What the exercise asks: Reproduce the passage of the Gorilla Glass article between "With an interior" and "connectivity for consumers.", inclusive.
Start of Document extract
Why Retained Strength matters in AutoGrade™ Corning Gorilla Glass

Why Retained Strength Matters in AutoGrade™ Corning Gorilla Glass

Why Retained Strength Matters in AutoGrade™ Corning Gorilla Glass

As automakers aggressively answer the demand for more in-vehicle connectivity and immersive environments, interior displays are getting larger, more interactive and require higher resolutions. In many ways, these interior displays are becoming extensions of our handheld devices. We expect a clear, beautiful surface, a tactile feel, and smooth touch-sensitivity. Under these circumstances, plastic displays have simply become lackluster, which is precisely why glass has become the material of choice for bringing interior displays to life.

What does this mean for you? More glass in your auto interior, delivering its inherent authenticity and a sleek touch-feel to your user experience. But it can’t just be authentic, beautiful, and responsive like the glass on your mobile device — it needs to be tough enough for the automotive use-case. That’s where the retained strength of AutoGrade™ Corning Gorilla Glass for Automotive Interiors comes in.

The Scenario

Imagine a car accident where the driver or passenger propels forward upon impact and risks hitting his or her head on the dashboard. With this scenario in mind, the auto industry developed regulatory requirements with a very specific mandate: upon impact, surfaces in the dash should not break in a way that could further harm the occupant. They call this the Headform-Impact Test, or “HIT” for short, and materials used in dashboard designs must comply with its regulations.

For this rigorous test, a 15-pound headform made of aluminum is dropped or swings from a height of more than seven feet onto a vehicle’s center stack display at 15 miles per hour. You might think that ordinary glass wouldn’t survive the impact, and you’d be right. However, specially formulated AutoGrade™ Gorilla Glass is tough enough to survive the impact and pass the test over a wide system design window, even if the display underneath breaks. Corning’s AutoGrade™ solutions can reliably and economically enable next-generation trends.

The Solution

What makes AutoGrade™ Gorilla Glass so tough? Through Corning’s proprietary ion-exchange process, AutoGrade™ Gorilla Glass attains a much higher retained strength compared with incumbent cover materials. As a result, when the headform impacts the glass during HIT, AutoGrade™ Gorilla Glass can accommodate the force over a wide system design window. This reduces the chance of a surface flaw becoming a larger crack, which can cause glass to break.

The Benefit

With an interior glass that is as beautiful as it is tough, AutoGrade™ Gorilla Glass is opening a new world of design possibilities to automakers as they open a new world of connectivity for consumers.
End of Document extract
Start of Record extracts
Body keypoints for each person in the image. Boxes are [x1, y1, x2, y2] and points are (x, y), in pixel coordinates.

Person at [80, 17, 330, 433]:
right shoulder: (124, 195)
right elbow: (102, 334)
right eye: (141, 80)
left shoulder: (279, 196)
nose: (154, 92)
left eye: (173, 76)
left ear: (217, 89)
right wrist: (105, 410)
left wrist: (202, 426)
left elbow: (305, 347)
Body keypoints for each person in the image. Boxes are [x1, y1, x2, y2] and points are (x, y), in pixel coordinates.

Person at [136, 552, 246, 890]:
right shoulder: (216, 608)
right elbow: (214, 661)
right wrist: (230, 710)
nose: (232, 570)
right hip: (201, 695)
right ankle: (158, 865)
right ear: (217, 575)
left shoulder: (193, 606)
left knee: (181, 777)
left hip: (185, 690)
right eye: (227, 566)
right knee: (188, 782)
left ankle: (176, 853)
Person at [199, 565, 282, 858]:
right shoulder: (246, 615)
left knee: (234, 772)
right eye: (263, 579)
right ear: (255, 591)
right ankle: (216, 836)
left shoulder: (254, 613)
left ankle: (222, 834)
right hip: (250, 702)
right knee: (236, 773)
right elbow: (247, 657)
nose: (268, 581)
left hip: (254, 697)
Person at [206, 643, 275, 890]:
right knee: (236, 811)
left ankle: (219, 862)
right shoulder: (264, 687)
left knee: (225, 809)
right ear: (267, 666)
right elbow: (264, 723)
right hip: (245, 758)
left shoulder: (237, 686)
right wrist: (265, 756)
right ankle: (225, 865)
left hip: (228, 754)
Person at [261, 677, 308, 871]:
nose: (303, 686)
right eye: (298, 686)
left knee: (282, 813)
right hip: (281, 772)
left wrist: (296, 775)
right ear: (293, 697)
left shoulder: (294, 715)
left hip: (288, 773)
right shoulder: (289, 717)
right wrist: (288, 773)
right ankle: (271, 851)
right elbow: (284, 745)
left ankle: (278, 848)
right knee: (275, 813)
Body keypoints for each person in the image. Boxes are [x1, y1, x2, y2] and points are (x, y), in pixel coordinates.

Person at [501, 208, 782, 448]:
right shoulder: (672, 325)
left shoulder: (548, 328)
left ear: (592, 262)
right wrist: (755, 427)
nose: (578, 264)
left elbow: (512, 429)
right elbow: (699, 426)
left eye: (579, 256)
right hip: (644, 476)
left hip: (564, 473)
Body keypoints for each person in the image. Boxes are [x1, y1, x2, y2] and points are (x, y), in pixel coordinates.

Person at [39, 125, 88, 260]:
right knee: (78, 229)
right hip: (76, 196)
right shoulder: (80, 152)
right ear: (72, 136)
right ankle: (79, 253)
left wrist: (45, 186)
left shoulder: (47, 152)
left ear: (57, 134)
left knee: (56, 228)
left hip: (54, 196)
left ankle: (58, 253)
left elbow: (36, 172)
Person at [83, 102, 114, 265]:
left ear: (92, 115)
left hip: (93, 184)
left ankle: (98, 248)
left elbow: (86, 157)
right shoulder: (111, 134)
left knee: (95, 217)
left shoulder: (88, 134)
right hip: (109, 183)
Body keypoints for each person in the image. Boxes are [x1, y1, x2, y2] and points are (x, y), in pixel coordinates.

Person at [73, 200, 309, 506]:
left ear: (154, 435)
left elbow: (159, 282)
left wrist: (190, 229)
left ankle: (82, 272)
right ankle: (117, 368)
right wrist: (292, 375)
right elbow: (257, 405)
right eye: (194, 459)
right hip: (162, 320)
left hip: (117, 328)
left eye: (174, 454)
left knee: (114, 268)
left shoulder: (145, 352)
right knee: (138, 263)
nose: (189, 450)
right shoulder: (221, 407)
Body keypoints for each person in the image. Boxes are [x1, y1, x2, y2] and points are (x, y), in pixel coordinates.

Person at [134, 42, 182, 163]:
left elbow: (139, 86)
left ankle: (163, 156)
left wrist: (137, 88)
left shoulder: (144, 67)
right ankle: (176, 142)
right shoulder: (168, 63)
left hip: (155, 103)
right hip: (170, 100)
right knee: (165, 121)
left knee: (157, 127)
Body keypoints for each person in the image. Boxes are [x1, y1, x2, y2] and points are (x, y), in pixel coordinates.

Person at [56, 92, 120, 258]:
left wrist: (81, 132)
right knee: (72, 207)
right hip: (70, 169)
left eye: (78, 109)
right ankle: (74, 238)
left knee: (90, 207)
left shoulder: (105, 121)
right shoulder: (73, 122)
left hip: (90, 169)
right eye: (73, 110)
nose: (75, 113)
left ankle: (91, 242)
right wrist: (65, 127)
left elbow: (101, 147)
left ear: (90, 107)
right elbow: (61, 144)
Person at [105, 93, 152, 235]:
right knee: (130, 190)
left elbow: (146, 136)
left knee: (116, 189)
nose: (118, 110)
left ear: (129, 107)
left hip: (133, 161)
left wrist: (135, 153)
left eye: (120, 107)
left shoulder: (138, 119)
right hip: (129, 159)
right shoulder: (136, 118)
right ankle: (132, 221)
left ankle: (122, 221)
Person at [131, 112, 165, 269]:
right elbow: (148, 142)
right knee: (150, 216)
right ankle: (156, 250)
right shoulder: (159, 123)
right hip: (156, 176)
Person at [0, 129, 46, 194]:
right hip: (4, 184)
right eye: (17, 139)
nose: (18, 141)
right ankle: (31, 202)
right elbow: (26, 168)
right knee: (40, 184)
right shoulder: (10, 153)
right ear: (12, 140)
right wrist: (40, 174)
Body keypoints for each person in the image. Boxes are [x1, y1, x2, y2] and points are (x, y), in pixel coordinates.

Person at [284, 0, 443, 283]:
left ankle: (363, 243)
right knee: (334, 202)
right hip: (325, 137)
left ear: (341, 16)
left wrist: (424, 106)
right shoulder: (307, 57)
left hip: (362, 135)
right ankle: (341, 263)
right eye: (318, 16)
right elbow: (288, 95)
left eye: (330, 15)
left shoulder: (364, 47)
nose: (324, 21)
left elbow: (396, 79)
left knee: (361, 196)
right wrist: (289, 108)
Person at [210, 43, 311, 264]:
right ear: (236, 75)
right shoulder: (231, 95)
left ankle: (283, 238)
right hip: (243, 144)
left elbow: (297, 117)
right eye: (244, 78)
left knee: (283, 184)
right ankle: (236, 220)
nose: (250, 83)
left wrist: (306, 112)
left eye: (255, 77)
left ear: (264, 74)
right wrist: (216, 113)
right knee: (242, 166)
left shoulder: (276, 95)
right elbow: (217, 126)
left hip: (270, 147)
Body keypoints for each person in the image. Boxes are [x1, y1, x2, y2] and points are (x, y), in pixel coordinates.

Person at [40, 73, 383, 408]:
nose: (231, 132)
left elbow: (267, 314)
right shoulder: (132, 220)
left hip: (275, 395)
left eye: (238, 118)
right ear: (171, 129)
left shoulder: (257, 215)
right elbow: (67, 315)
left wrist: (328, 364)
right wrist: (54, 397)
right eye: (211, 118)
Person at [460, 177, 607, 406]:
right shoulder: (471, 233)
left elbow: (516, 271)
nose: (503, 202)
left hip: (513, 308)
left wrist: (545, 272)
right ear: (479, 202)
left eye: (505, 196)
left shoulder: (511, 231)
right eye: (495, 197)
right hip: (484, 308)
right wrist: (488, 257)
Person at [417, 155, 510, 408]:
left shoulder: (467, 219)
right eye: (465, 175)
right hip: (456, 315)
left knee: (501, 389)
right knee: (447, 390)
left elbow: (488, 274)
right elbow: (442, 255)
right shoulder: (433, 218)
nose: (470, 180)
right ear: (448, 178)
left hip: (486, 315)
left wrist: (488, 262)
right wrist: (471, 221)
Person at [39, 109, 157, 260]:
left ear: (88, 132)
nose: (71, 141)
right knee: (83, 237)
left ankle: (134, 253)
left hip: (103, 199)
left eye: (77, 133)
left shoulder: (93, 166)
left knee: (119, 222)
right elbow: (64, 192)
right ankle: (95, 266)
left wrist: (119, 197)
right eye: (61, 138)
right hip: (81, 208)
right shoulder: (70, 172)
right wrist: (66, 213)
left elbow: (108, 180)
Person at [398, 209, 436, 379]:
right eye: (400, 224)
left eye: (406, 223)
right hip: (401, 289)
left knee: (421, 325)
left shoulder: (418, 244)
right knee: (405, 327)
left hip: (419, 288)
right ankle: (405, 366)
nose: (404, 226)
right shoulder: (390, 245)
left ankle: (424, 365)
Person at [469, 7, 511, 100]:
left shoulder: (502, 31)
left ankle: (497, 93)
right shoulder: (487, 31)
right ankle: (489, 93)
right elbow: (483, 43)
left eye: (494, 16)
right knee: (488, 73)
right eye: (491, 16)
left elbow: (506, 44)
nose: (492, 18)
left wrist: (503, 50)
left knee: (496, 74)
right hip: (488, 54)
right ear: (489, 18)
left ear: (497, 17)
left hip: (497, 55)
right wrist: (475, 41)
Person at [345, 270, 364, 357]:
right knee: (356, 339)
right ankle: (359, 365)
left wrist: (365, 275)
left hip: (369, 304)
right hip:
End of Record extracts
Output below:
With an interior glass that is as beautiful as it is tough, AutoGrade™ Gorilla Glass is opening a new world of design possibilities to automakers as they open a new world of connectivity for consumers.